As for the remark about the exercise of “raw judicial power”, is it not within the power of the court to remark on the constitutionality of legislation? Is the Supreme Court not allowed to list in great detail whether or not legislation is or is not allowed based on whether or not it infringes upon the rights granted in the constitution? In the original holding given by the supreme court Justice Blackman cited the fourteenth amendment’s implied right to privacy for the reasoning of the protection of abortion laws. This court also held through the fourteenth amendment that since these were rights protected by the constitution, through selective incorporation they must also be applied to the states. Selective incorporation is not an example of raw judicial power. It is an ideology that protects the citizens of certain states from their rights being infringed upon. It is the same doctrine that protected the second amendment right of chicago citizens (McDonald V Chicago), sixth amendment rights to a lawyer (Gideon V Wainwright), religious rights against the establishment of a national religion (Engel V Vitale), rights against censorship (Near V Minnesota) , fourth amendment rights against unlawful search and seizure (Mapp V Ohio),  and many many more. This is not an unprecedented use of this power to decide on the selective incorporation of rights to the states. It is a necessary and vital function of the Supreme court and the argument that it is too much power for the Supreme Court to have threatens more than just the decision made by Roe V Wade. If this can be cited as a decision for the repeal then what’s to stop the repeal of many such cases that use the power of the federal government at the expense of the power of the states? Quite simply, the argument made by Justice Alito for the repealing of Roe V Wade  threatens more than a hundred years of court decisions that extend far beyond the issues in Roe V Wade. It sets a precedent that puts dozens of protected rights in this country at great risk. 

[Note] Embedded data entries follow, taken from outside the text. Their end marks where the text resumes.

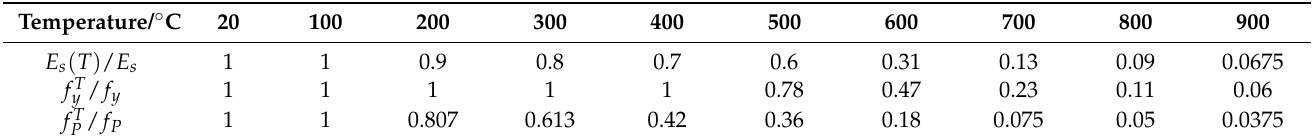
Table 3. The decline rate of steel at high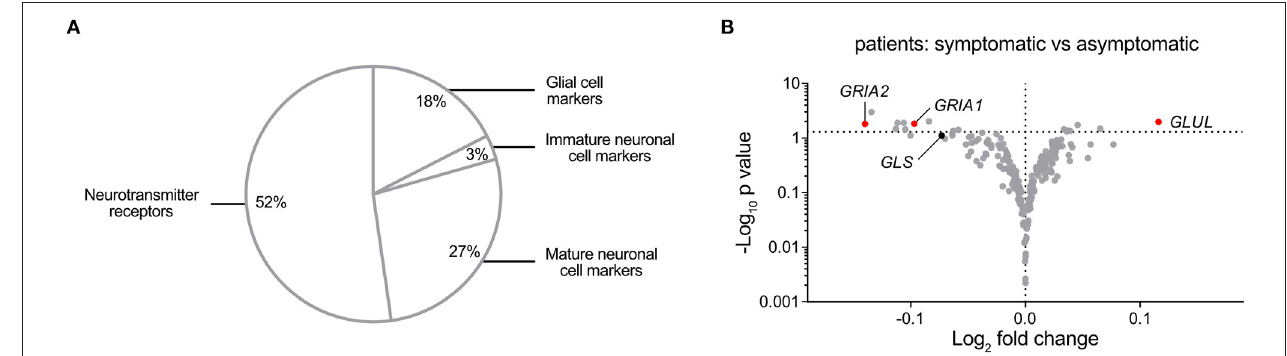
FIGURE 6 | A Comprehensive Analysis of nervous system-associated Transcripts in Carotid Atherosclerosis Segregates Glutaminase, Glutamate-Ammonia Ligase, and AMPA-type Receptors. (A) Pie chart showing classification of the compiled 217 neuronal-associated genes investigated by expression analysis in BiKE plaques. (B) Volcano plot visualization of differentially expressed genes between symptomatic ( n = 87) and asymptomatic ( n = 40) patient groups. Glutamate-related genes are shown in red when their expression is statistically significantly different between conditions, otherwise glutamate-related markers are represented in black. GRIA1 , Glutamate Ionotropic Receptor AMPA-type Subunit 1; GRIA2 , Glutamate Ionotropic Receptor AMPA-type Subunit 2; GLS , Glutaminase; GLUL , Glutamate-ammonia ligase. Fold change is expressed as “log 2 (mean expression level symptomatic/asymptomatic).” Differences between groups were analyzed using unpaired Student’s t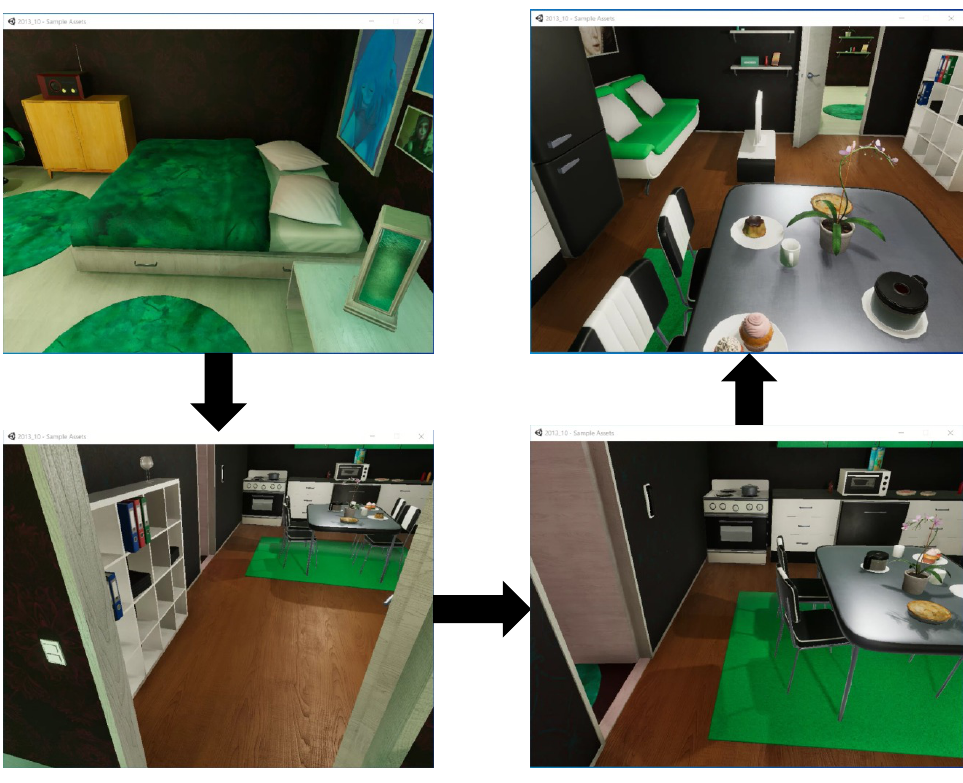
Figure 15. Result of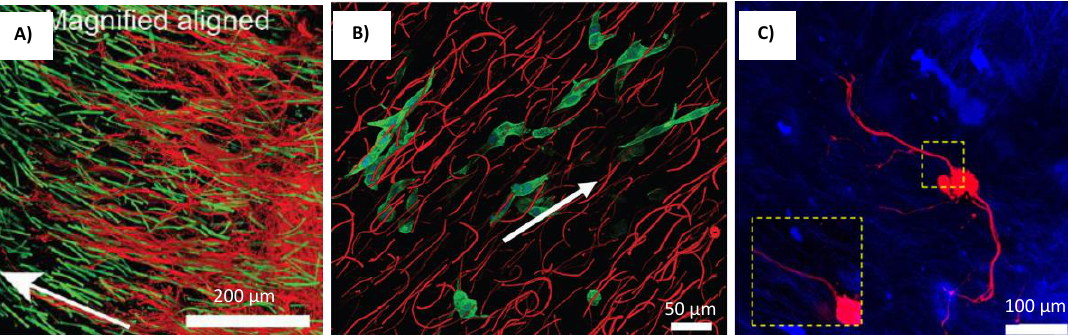
Figure 8. Magnetic orientation method. ( a ) The production of anisogels using a photolithography method. ( b ) Anisogels produced by using a electrospinning and cryo-sectioning. ( c ) Direct applica- tion of iron oxide nanoparticles into injectable collagen hydrogels.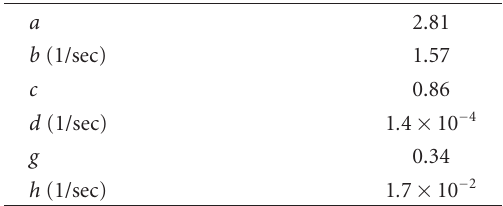
Table 1: QLV relaxation model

Beyond the issues with the draft decision’s reasoning is the implications of what this decision means for rights and equality in this country. It is a decision that disregards the rights of women (and others who do not identify as women but who still have female reproductive organs and are at risk of unwanted pregnancies) to make decisions about their own body. It is an ungodly infringement upon the widely accepted definition of natural rights. It is a denial for people all over the country to be able to decide on their own lives. It puts at risk millions of people who will be hurt (physically, mentally, and financially) by the requirement to carry a fetus to term and care for it after birth. It is a decision that will do far more damage to the people of this country than the comparatively easy task of being upset about opinions that some people disagree with. This repeal is an exercise of raw judicial power. It is an overstep to strip these protections away from citizens. It is a cancer to the progress of equality. It is far more than a question of opinion. The decision to do what one will with their own body is undoubtedly a natural right and it is something that the Supreme Court of the United States needs to protect. The decision to repeal guaranteed protections of these rights is a disgusting one. It is discriminatory to the fullest extent of the word. No soul in this country or on this planet should have the right to decide what one does with their own body. It is beyond an ideological question at this point. It is a moral one. And no, not the morals of impregnated persons who make the decision to best save themselves and in many cases others (family members, significant others, close friends), at the expense of an unborn child. It is a moral question regarding those who believe it is okay to dissect the rights of American citizens based on their own political viewpoints. The thought that five people (who are far removed from the ramifications of this decision) are allowed to make this decision for millions of citizens is horrifying and it is my humble opinion that it is a decision that cannot in good conscience be made.